Aufgabenstellung: Schreiben Sie den nachstehenden Text über das subjektive Zeitempfinden im Anschluss an seinen letzten Satz weiter.

Warum die Zeit manchmal schleicht und manchmal rast

Es sind altbekannte Phänomene: der Rückweg ist scheinbar kürzer als der Hinweg; je älter man wird, je rascher scheint die Zeit zu vergehen. Dr. Isabell Winkler, Wissenschaftliche Mitarbeiterin an der Professur für Forschungsmethodik und Evaluation des Instituts für Psychologie der Technischen Universität Chemnitz, untersucht das subjektive Zeitempfinden und die ihm zugrunde liegenden Einflussfaktoren.

„Die Neuropsychologische Forschung zeigt, dass es mehrere Bereiche im Gehirn gibt, die über Schleifensysteme vernetzt und die verantwortlich für das Zeitempfinden sind“, erklärt die Forscherin. „Auch Tiere und kleine Kinder können bereits Unterschiede in der Dauer von Reizen wahrnehmen. Daher kann man davon ausgehen, dass die Wahrnehmung von Zeit angeboren ist. Was jedoch eine lange beziehungsweise kurze Dauer bedeutet, muss gelernt werden.“

Es gibt Faktoren, die die Zeitwahrnehmung beeinflussen und damit auch verfälschen können. Beispielsweise Ablenkung, emotionale Aktivierung oder körperliche Anstrengung. „Wenn Menschen warten müssen und sich dabei nicht ablenken können, kommt ihnen die Zeit meist ziemlich lang vor“, sagt die Psychologin. „Oft sind diese Schätzungen dann auch genauer, weil man sich auf die verstreichende Zeit konzentriert und diese besser wahrnehmen kann. Lenke man sich ab – etwa durch das Internet, Videos schauen oder Musik hören – scheint die Zeit schneller zu vergehen.“ Die tatsächliche Dauer wird tendenziell unterschätzt, weiß Winkler. Besonders wenn rückblickend über bereits längere vergangene Zeitspannen geurteilt werden soll, kämen weitere Faktoren hinzu. Es sei beispielsweise wichtig, welche Ereignisse in Erinnerung geblieben seien beziehungsweise wie routiniert die Handlungen waren.

Bereitgestelltes Material:

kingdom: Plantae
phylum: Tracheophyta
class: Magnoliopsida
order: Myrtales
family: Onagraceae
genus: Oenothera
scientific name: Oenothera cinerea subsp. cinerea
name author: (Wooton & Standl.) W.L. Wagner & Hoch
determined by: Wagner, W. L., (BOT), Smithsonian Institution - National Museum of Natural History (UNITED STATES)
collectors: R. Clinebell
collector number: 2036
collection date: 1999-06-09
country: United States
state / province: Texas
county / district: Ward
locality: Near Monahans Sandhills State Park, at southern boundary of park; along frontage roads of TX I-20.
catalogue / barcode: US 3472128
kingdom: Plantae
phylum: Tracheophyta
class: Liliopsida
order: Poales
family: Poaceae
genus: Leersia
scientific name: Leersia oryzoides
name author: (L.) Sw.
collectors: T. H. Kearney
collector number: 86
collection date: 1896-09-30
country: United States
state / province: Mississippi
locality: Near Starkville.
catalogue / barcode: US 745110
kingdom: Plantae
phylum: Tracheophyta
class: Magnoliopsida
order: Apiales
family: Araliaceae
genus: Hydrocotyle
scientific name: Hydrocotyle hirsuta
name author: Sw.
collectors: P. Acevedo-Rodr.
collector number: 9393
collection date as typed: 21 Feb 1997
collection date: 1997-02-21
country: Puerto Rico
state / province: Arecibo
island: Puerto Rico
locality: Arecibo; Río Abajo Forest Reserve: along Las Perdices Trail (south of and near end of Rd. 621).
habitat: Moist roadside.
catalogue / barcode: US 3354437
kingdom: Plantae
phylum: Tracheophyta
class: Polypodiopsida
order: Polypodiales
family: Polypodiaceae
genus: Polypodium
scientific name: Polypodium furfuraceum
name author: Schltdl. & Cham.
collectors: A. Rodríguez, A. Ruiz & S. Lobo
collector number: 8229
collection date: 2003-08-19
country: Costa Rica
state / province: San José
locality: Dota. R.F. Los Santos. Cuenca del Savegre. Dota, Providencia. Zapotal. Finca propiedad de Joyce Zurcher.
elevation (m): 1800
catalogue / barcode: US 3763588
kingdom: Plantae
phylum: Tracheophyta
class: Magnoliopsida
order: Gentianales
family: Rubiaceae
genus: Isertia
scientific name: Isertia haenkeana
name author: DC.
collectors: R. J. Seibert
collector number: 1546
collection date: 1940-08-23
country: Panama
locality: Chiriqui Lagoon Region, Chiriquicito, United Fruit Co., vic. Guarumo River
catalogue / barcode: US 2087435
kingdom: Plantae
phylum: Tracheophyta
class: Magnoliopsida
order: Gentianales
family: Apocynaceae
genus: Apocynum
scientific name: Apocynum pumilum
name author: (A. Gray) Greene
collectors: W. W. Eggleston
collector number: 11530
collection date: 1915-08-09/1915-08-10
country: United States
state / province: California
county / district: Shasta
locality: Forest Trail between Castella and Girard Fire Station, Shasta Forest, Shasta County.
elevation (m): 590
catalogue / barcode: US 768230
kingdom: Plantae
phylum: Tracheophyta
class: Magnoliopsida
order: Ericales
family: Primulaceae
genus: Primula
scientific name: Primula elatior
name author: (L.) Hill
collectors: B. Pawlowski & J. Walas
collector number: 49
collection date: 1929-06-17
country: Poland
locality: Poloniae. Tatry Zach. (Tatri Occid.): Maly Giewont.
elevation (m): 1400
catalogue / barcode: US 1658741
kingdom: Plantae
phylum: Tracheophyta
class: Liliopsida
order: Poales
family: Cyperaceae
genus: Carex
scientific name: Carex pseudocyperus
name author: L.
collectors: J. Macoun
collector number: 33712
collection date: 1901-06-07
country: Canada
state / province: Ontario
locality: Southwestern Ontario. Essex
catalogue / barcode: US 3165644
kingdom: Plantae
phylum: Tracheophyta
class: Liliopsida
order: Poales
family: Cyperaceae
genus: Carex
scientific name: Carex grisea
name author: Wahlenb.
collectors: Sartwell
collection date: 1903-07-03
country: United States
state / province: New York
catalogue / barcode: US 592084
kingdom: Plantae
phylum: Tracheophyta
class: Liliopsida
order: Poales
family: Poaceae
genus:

Lösung:
Handlungsroutinen seien auch ein wichtiger Hinweis auf die Frage, warum die Zeit als Kind scheinbar viel langsamer vergeht als im Erwachsenenalter. Anhand dieses Phänomens untersuchte Isabell Winkler unter anderem, welche Faktoren das Zeitempfinden beeinflussen. „In der Forschungsliteratur gibt es eine Reihe von Theorien zu diesem Alterseffekt. Aber die Ergebnisse der jeweiligen Studien waren nicht schlüssig und sogar etwas paradox“, so Winkler. „Der Effekt trat nur dann auf, wenn die Geschwindigkeit des Zeitvergehens für vergangene Lebensperioden beurteilt wurde. In der Regel wurde jedoch kein Unterschied festgestellt, wenn das Zeitempfinden in der aktuellen Lebensperiode zwischen Teilnehmern verschiedener Altersgruppen verglichen wurde.“ Damit handele es sich also nicht um einen tatsächlichen Wahrnehmungsunterschied, der vom Alter abhängt, sondern um ein Gedächtnisphänomen beziehungsweise einen Erinnerungseffekt. Der Alterseffekt der Zeitwahrnehmung entstehe somit beim Vergleich des rekonstruierten Zeitempfindens zwischen den verschiedenen Lebensperioden eines Menschen.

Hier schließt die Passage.